Ironically, the first US senator to test positive for Covid-19, Rand Paul, is a doctor. Like most politicians, he is a social creature. He used the Senate gym yesterday before the test result. He left the Senate immediately after receiving his positive result. Now at least one other senator is asking why Paul didn’t isolate himself sooner, like, you know, instead of going to the gym. Did I mention Rand Paul is a doctor? You can’t make this stuff up.

And look who else is infected with Covid-19: celebrity inmate Harvey Weinstein! Which, if there were any justice, should alert officials that populations of prisoners, immigrant detainees, and refugees are at enormous risk of Covid-19 infection. Keeping large populations clustered together with minimal or non-existent medical services is a public health recipe for disaster. State and local prisons are cutting off access to oversight committees that monitor public health at prisons and that might order the release of low-risk convicts and low-income inmates who can’t make bail. Instead of releasing immigrant detainees to reduce public health risks, the Trump administration is ordering immigration court workers to continue proceedings, increasing the health risks not only to immigrants, but also to employees of the immigration justice system. Around the world, migrants and refugees everywhere are at the mercy of local authorities and, like these Tajik refugees stuck at airports with nowhere to go, have no defense against Covid-19. You can’t make this stuff up.

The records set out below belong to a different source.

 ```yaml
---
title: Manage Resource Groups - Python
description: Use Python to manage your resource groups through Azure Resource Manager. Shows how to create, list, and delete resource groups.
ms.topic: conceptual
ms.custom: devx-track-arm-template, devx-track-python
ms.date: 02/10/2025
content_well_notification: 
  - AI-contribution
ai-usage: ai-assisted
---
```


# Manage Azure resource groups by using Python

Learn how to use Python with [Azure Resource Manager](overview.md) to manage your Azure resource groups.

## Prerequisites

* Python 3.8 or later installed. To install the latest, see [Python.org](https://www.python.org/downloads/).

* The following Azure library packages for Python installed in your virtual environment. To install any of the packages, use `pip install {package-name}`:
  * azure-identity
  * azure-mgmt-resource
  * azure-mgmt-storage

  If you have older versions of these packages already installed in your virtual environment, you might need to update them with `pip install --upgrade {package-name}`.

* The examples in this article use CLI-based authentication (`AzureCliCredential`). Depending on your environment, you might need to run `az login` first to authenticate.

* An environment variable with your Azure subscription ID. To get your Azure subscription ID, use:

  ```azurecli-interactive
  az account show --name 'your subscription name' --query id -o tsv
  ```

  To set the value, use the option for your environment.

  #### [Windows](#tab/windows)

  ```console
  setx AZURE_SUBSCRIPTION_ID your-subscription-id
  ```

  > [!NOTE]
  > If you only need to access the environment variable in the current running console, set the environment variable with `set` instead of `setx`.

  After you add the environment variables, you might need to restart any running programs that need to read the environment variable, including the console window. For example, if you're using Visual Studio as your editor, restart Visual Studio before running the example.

It’s not that bad, is it? Covid-19? Not that many people who get it die, right? If you still think that, then read this Michael-Crichton-like tale about what happens when you get infected with Covid-19.

And last, but not least, for today. If you lose your sense of smell, isolate yourself immediately. About 30% of Covid-19 cases present with loss of smell, or anosmia. I’m still checking out why anosmia would be related to Covid-19 infection. It may be nothing more than Covid-19 causes sinusitis and sinusitis is a cause of anosmia. Correlation is not causation. But it’s better to be safe than sorry. [UPDATE: In the US, it looks like anosmia is common in older adults with a higher prevalence in Blacks. So, anosmia seems like a valid indicator for Covid-19 infection unless you’re over 80.]